Enterprise Ireland

State agency of the Department of Enterprise, Tourism and Employment overview
- Formed: 1998
- Jurisdiction: Ireland
- Headquarters: East Point Business Park, The Plaza, Dublin 3, D03 E5R6
- State agency of the Department of Enterprise, Tourism and Employment executives: Jennifer Melia, CEO; Jim Woulfe, Chairman;
- Key document: Industrial Development (Enterprise Ireland) Act, 1998;
- Website: Enterprise Ireland website

= Enterprise Ireland =

Irish state economic development agency

Enterprise Ireland is an Irish state economic development agency focused on helping Irish-owned business deliver new export sales. The aim of Enterprise Ireland is to help Irish enterprises to "start, grow, innovate and win export sales in global markets."

==History==
Enterprise Ireland was established by the Industrial Development (Enterprise Ireland) Act 1998, superseding two earlier bodies: Forbairt and An Bord Tráchtála.
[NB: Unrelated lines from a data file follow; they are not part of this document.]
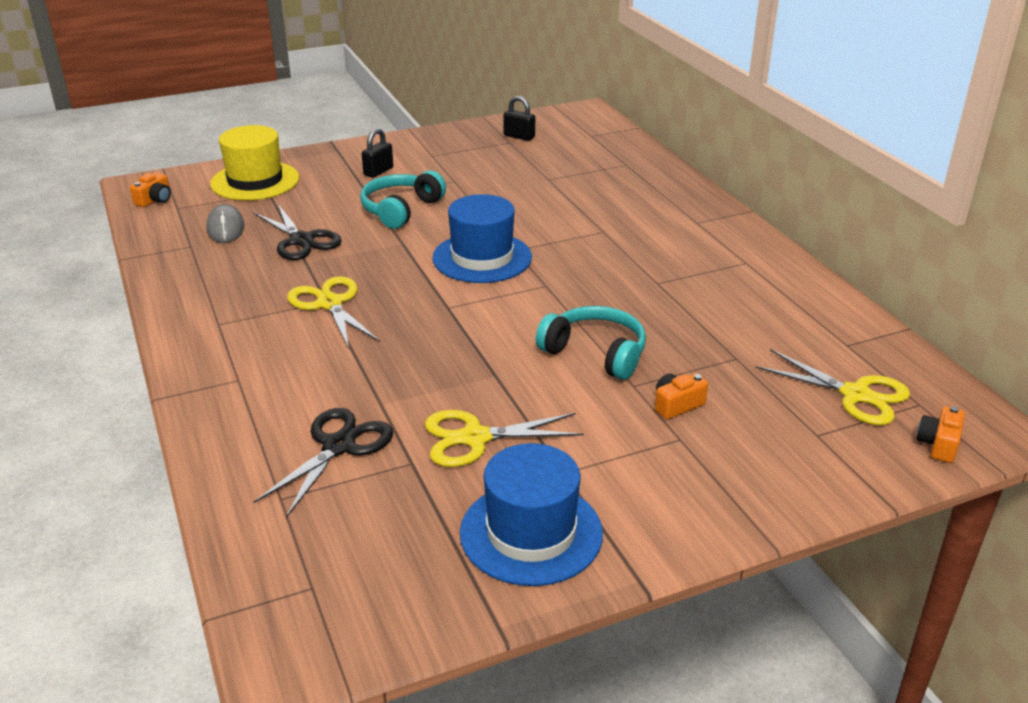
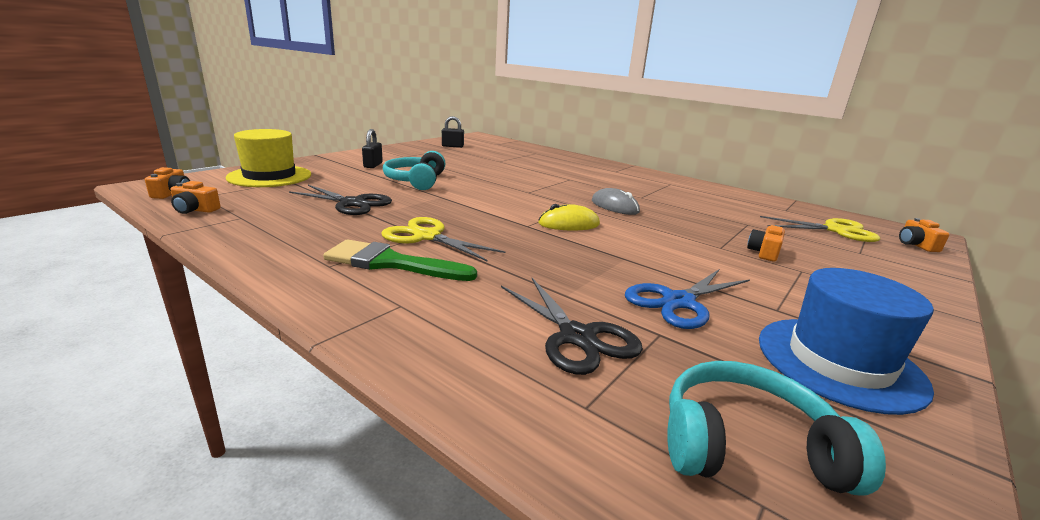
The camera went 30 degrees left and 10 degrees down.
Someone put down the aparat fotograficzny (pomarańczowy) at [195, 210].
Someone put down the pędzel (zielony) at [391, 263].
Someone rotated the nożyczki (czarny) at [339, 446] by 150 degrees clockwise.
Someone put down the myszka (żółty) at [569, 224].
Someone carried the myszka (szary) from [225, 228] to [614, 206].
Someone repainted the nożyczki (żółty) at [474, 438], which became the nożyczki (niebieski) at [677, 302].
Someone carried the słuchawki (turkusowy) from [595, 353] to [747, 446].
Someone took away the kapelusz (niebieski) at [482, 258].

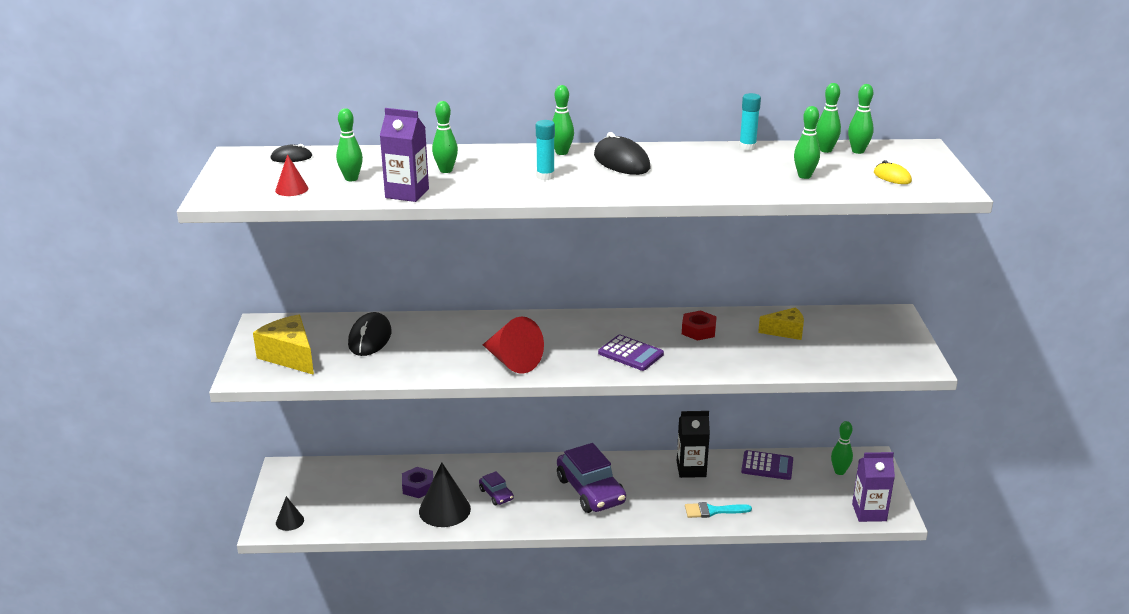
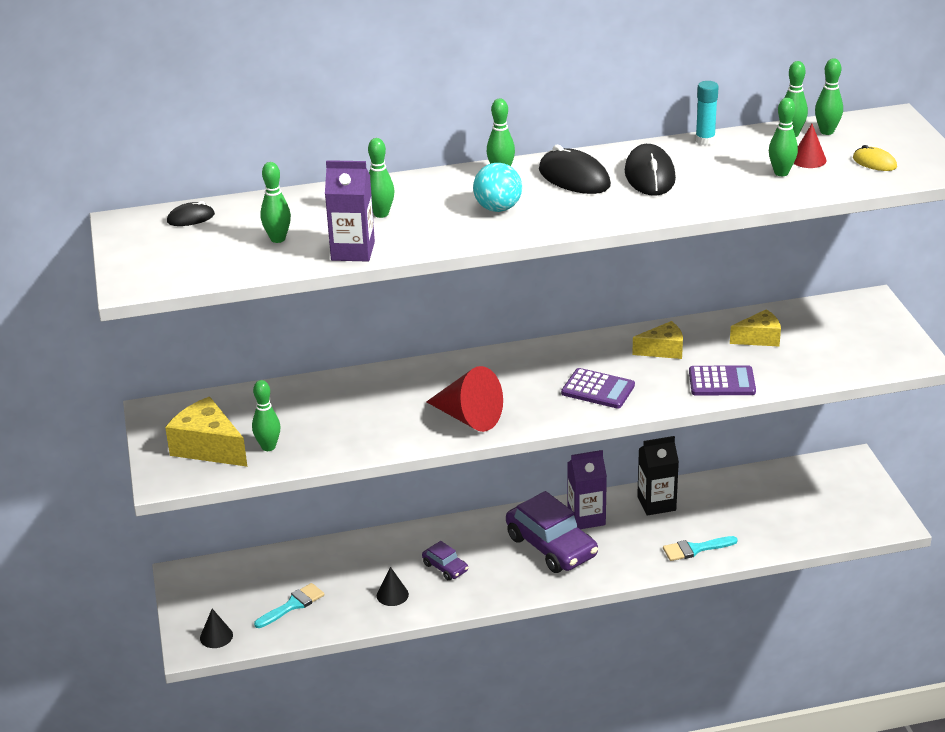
The camera went 10 degrees left and 5 degrees up.
Someone carried the kręgiel (zielony) from [839, 471] to [268, 447].
Someone put down the pędzel (turkusowy) at [293, 605].
Someone scaled the stożek (czarny) at [444, 510] by 0.53.
Someone swapped the klej w sztyfcie (turkusowy) at [545, 176] for the piłka (turkusowy) at [498, 208].
Someone carried the karton mleka (fioletowy) from [869, 512] to [586, 518].
Someone carried the myszka (czarny) from [370, 338] to [649, 175].
Someone swapped the nakrętka (czerwony) at [698, 330] for the ser (żółty) at [663, 350].
Someone carried the kalkulator (fioletowy) from [767, 466] to [722, 382].
Someone carried the stożek (czerwony) from [291, 189] to [808, 159].
Someone took away the nakrętka (fioletowy) at [418, 487].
Forbairt was established in 1993 as part of Forfás, to make industrial development grants, while An Bord Tráchtála was established in 1991 through the merger of the Irish Goods Council and Córas Tráchtala — a statutory body founded in 1959 to market Irish goods abroad — and successor of Córas Tráchtála Teoranta, founded in 1951. The Irish Goods Council was founded to market Irish goods in Ireland in 1974, originally within the National Development Association as the Working Group on the Promotion and Sale of Irish Goods; in 1978 it was spun out and merged with Vivian Murray's private National Development Council as a limited company.

==Local Enterprise Offices==
Enterprise Ireland operates 31 local enterprise offices at city and county level to support local entrepreneurs.
Internationally, Enterprise Ireland operates 40 in-market offices across the world to support the growth of Irish exports.